[Pypi-checkins] r855 - in trunk/appengine: . templates
martin.von.loewis
python-checkins at python.org
Mon Aug 16 10:25:00 CEST 2010
Author: martin.von.loewis
Date: Mon Aug 16 10:25:00 2010
New Revision: 855
Added:
trunk/appengine/templates/stats.html (contents, props changed)
Modified:
trunk/appengine/app.yaml
trunk/appengine/cron.yaml
trunk/appengine/fetch.py
trunk/appengine/handlers.py
trunk/appengine/mirror.py
trunk/appengine/model.py
trunk/appengine/stats.py
Log:
Integrate download stats.
Modified: trunk/appengine/app.yaml
==============================================================================
--- trunk/appengine/app.yaml (original)
+++ trunk/appengine/app.yaml Mon Aug 16 10:25:00 2010
@@ -12,6 +12,10 @@
script: mirror.py
login: admin
+- url: /daily
+ script: mirror.py
+ login: admin
+
- url: .*
script: mirror.py
Modified: trunk/appengine/cron.yaml
==============================================================================
--- trunk/appengine/cron.yaml (original)
+++ trunk/appengine/cron.yaml Mon Aug 16 10:25:00 2010
@@ -1,4 +1,7 @@
cron:
-- description: daily summary job
+- description: check for updates
url: /cron
schedule: every 5 minutes
+- description: daily summary job
+ url: /daily
+ schedule: every 24 hours
Modified: trunk/appengine/fetch.py
==============================================================================
--- trunk/appengine/fetch.py (original)
+++ trunk/appengine/fetch.py Mon Aug 16 10:25:00 2010
@@ -217,11 +217,18 @@
todo.append(('package', ''))
todo.append(('last_modified', now))
+############## Statistics ##########################
+
+def integrate_stats(m):
+ import stats
+ stats.integrate()
+
############## Queuing #############################
actions = {'package':package,
'file':copy_file,
'last_modified': last_modified,
+ 'integrate_stats': integrate_stats,
}
def queue_step():
Modified: trunk/appengine/handlers.py
==============================================================================
--- trunk/appengine/handlers.py (original)

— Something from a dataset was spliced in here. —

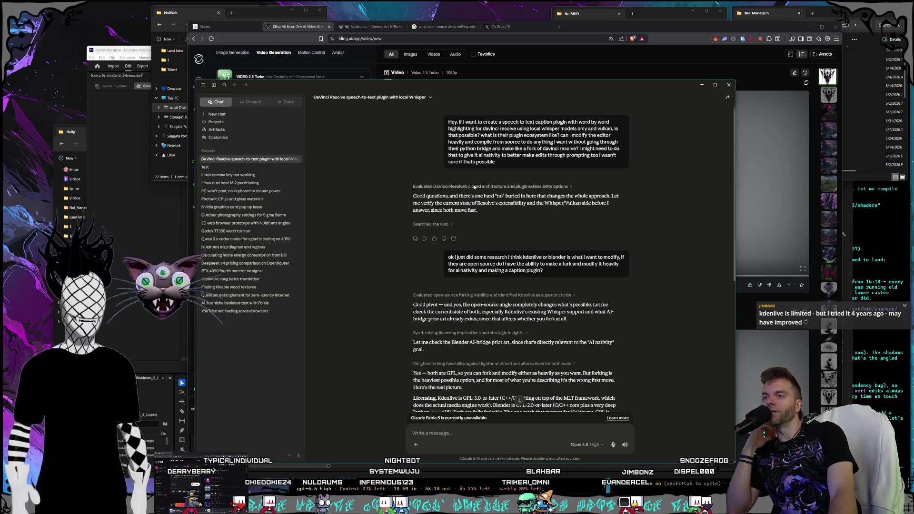
scroll(472, 190, down, 4)
scroll(478, 191, up, 2)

+++ trunk/appengine/handlers.py Mon Aug 16 10:25:00 2010
@@ -135,12 +135,26 @@
class Stats(webapp.RequestHandler):
def get(self, path):
- self.response.headers['content-type'] = 'text/plain'
- self.response.out.write('not implemented yet')
+ path = path.rstrip('/')
+ if not path:
+ days = [d.day for d in model.Stats.all().fetch(1000) if d.data]
+ days.sort()
+ self.response.out.write(template.render(tpl_path('stats.html'), {'days':days}))
+ return
+ if not path.endswith('.bz2'):
+ return self.error(404)
+ path = path[:-4]
+ s = model.Stats.all().filter("day = ", path).fetch(1)
+ if not s or not s[0].data:
+ return self.error(404)
+ self.response.headers['content-type'] = 'application/octet-stream'
+ self.response.out.write(s[0].data)
class Step(webapp.RequestHandler):
- def get(self):
+ def get(self, path):
self.response.headers['content-type'] = 'text/plain'
+ if path == '/integrate':
+ return self.response.out.write(stats.integrate())
self.response.out.write(fetch.step())
post = get
@@ -148,3 +162,8 @@
def get(self):
self.response.headers['content-type'] = 'text/plain'
self.response.out.write(fetch.cron())
+
+class Daily(webapp.RequestHandler):
+ def get(self):
+ self.response.headers['content-type'] = 'text/plain'
+ self.response.out.write(stats.integrate())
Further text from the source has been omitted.